Understanding and improving the patient care experience has become a vital component of delivering high quality care. According to a new survey of American Society for Quality (ASQ) healthcare quality experts, more than 80% of respondents said improving communications between caregivers and patients and easing access to treatment across the entire continuum of care should be top priorities for improving patient experience. For Hill Country Memorial (HCM) in Fredericksburg, Texas, winner of the Malcolm Baldrige National Quality Award, accomplishing this kind of top-level patient experience performance involved engaging physicians—particularly hospitalists—using voice of the customer (VOC) input.
HCM did not achieve overnight success, however; instead, the facility achieved year-over-year improvement in finance and growth, patient experience, quality of care, and workforce environment and engagement (see Figure 1).
HCM developed a systematic VOC input-to-action process in which listening and learning methods during annual planning led them to institute a hospitalist program.
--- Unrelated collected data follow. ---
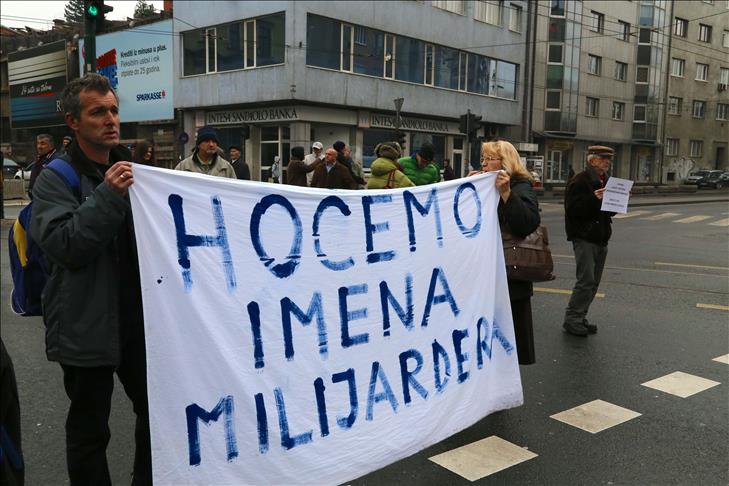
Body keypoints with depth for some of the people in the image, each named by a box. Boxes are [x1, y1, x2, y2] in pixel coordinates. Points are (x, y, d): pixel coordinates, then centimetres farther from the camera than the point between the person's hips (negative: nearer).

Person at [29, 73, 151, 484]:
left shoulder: (131, 168, 11)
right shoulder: (56, 179, -6)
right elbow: (60, 244, -19)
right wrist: (108, 196, -26)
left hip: (141, 318, 6)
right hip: (87, 326, -5)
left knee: (157, 414, 15)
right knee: (89, 429, 8)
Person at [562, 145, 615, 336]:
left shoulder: (607, 182, 18)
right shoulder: (579, 181, -9)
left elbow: (611, 211, 24)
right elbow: (573, 209, -18)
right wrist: (594, 198, -27)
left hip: (601, 238, 9)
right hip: (584, 237, -8)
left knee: (594, 282, 9)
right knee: (586, 280, -13)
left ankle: (579, 318, 18)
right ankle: (571, 319, -4)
Results included:
- Improved access to primary care, achieved by increasing the physicians’ hours of availability in their clinics, and improved work-life balance, enhancing engagement and alignment of the medical staff and HCM;
- Reductions in delays in admissions, discharges, and length of stay
- Real-time review and management of clinical data, not just during the daily rounding as had been done previously.
One of the major hurdles in the way of achieving patient satisfaction, according to the ASQ patient experience survey, is care that is fragmented and uncoordinated because of communication issues. HCM has overcome those hurdles using strategies such as a daily afternoon huddle in which hospitalists meet with a multidisciplinary team so that everyone understands patient action plans and current concerns. The process of discharge planning begins in these huddles so that more complex issues are initiated on day one of the hospital stay.
A new rounding communication process, called GIFT for greet, inform, find out, and time, has dramatically improved patient satisfaction and engagement. GIFT enables hospitalists to greet a patient with a personal introduction and an explanation of their position and responsibilities. Hospitalists always sit while engaging the patient, and they make it a point to acknowledge not only the patient but everyone present in the room. Personalized “baseball cards” featuring the hospitalist’s background, including personal interests and hobbies, are handed out to patients or family members. Hospitalists take time to inform the patient and appropriate family members and caregivers of all diagnostic test results and the clinical response of treatment to date. Treatment plans and further diagnostic tests or procedures are discussed. A report of all consultants who have joined or will be joining in the care, along with their roles in the treatment planned, is fully vetted.
One key to a successful patient experience is discovering the concerns of the patient, family members, friends, and caregivers. Emotional issues become as important as the physical needs of the patient; these are openly addressed. Ask not “What’s the matter?” but instead “What matters to you?”
Timing the hospitalist’s return to see the patient and the anticipated date of transition of care is the last item in the rounding interaction. The date should be as accurate as possible to reduce patient anxiety and help the patient understand that the hospitalist really cares.
The hospitalist program has also strengthened the relationship between nurses and physicians. Nurses know the hospitalists’ practice patterns well, which allows them to help manage patient interactions and minimize patient anxiety and frustration. The physician-patient relationship is reinforced when nurse leaders include hospitalist satisfaction questions during daily rounding to identify concerns that can be clarified or resolved in real time.